• **Problem to solve**
This calls for a verbatim copy of all the data, with no images carried over.

[Saved entries]
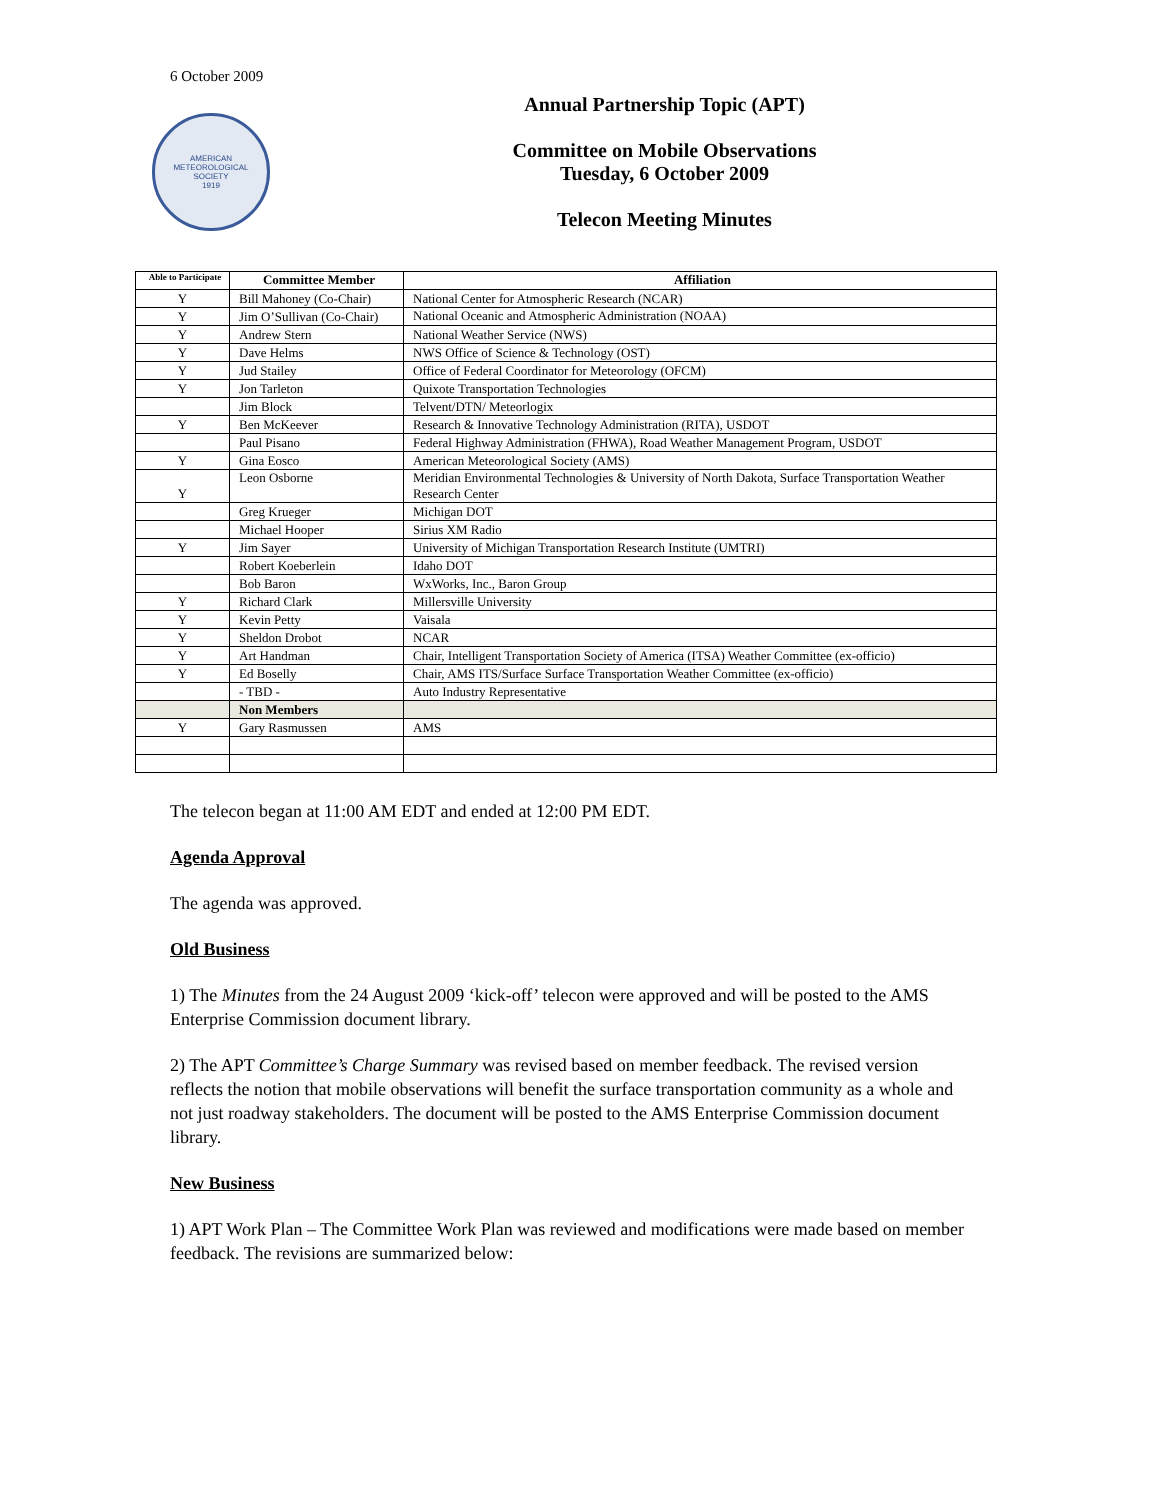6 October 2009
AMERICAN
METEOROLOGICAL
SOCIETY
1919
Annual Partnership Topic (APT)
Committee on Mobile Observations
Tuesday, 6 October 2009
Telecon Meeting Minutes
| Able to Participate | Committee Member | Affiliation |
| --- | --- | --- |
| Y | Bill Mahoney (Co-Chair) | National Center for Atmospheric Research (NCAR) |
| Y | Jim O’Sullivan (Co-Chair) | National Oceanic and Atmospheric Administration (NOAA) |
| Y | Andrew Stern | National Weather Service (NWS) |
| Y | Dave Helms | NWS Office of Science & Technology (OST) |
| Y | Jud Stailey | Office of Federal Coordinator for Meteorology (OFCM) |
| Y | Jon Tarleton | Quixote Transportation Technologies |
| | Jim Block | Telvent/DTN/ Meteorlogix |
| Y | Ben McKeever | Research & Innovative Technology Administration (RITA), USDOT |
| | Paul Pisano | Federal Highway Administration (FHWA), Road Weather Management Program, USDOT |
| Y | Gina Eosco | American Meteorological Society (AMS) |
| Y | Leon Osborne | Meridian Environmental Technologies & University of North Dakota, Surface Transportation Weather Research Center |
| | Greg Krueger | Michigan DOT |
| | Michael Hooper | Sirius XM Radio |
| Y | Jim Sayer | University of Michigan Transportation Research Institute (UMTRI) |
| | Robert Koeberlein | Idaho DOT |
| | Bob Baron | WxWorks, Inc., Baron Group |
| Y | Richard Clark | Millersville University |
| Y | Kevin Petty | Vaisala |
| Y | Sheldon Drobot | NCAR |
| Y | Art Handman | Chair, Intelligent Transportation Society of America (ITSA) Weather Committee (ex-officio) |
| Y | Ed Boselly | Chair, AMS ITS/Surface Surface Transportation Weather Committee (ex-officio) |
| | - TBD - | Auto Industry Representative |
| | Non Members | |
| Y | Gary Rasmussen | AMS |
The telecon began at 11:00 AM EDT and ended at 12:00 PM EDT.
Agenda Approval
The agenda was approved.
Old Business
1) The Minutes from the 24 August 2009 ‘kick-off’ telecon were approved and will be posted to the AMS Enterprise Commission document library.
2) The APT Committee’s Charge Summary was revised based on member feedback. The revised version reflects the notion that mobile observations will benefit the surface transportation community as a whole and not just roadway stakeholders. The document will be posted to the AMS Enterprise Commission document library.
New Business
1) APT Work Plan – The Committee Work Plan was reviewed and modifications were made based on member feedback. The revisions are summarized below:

• **Final answer**
6 October 2009
AMERICAN
METEOROLOGICAL
SOCIETY
1919
Annual Partnership Topic (APT)
Committee on Mobile Observations
Tuesday, 6 October 2009
Telecon Meeting Minutes
| Able to Participate | Committee Member | Affiliation |
| --- | --- | --- |
| Y | Bill Mahoney (Co-Chair) | National Center for Atmospheric Research (NCAR) |
| Y | Jim O’Sullivan (Co-Chair) | National Oceanic and Atmospheric Administration (NOAA) |
| Y | Andrew Stern | National Weather Service (NWS) |
| Y | Dave Helms | NWS Office of Science & Technology (OST) |
| Y | Jud Stailey | Office of Federal Coordinator for Meteorology (OFCM) |
| Y | Jon Tarleton | Quixote Transportation Technologies |
| | Jim Block | Telvent/DTN/ Meteorlogix |
| Y | Ben McKeever | Research & Innovative Technology Administration (RITA), USDOT |
| | Paul Pisano | Federal Highway Administration (FHWA), Road Weather Management Program, USDOT |
| Y | Gina Eosco | American Meteorological Society (AMS) |
| Y | Leon Osborne | Meridian Environmental Technologies & University of North Dakota, Surface Transportation Weather Research Center |
| | Greg Krueger | Michigan DOT |
| | Michael Hooper | Sirius XM Radio |
| Y | Jim Sayer | University of Michigan Transportation Research Institute (UMTRI) |
| | Robert Koeberlein | Idaho DOT |
| | Bob Baron | WxWorks, Inc., Baron Group |
| Y | Richard Clark | Millersville University |
| Y | Kevin Petty | Vaisala |
| Y | Sheldon Drobot | NCAR |
| Y | Art Handman | Chair, Intelligent Transportation Society of America (ITSA) Weather Committee (ex-officio) |
| Y | Ed Boselly | Chair, AMS ITS/Surface Surface Transportation Weather Committee (ex-officio) |
| | - TBD - | Auto Industry Representative |
| | Non Members | |
| Y | Gary Rasmussen | AMS |
The telecon began at 11:00 AM EDT and ended at 12:00 PM EDT.
Agenda Approval
The agenda was approved.
Old Business
1) The Minutes from the 24 August 2009 ‘kick-off’ telecon were approved and will be posted to the AMS Enterprise Commission document library.
2) The APT Committee’s Charge Summary was revised based on member feedback. The revised version reflects the notion that mobile observations will benefit the surface transportation community as a whole and not just roadway stakeholders. The document will be posted to the AMS Enterprise Commission document library.
New Business
1) APT Work Plan – The Committee Work Plan was reviewed and modifications were made based on member feedback. The revisions are summarized below:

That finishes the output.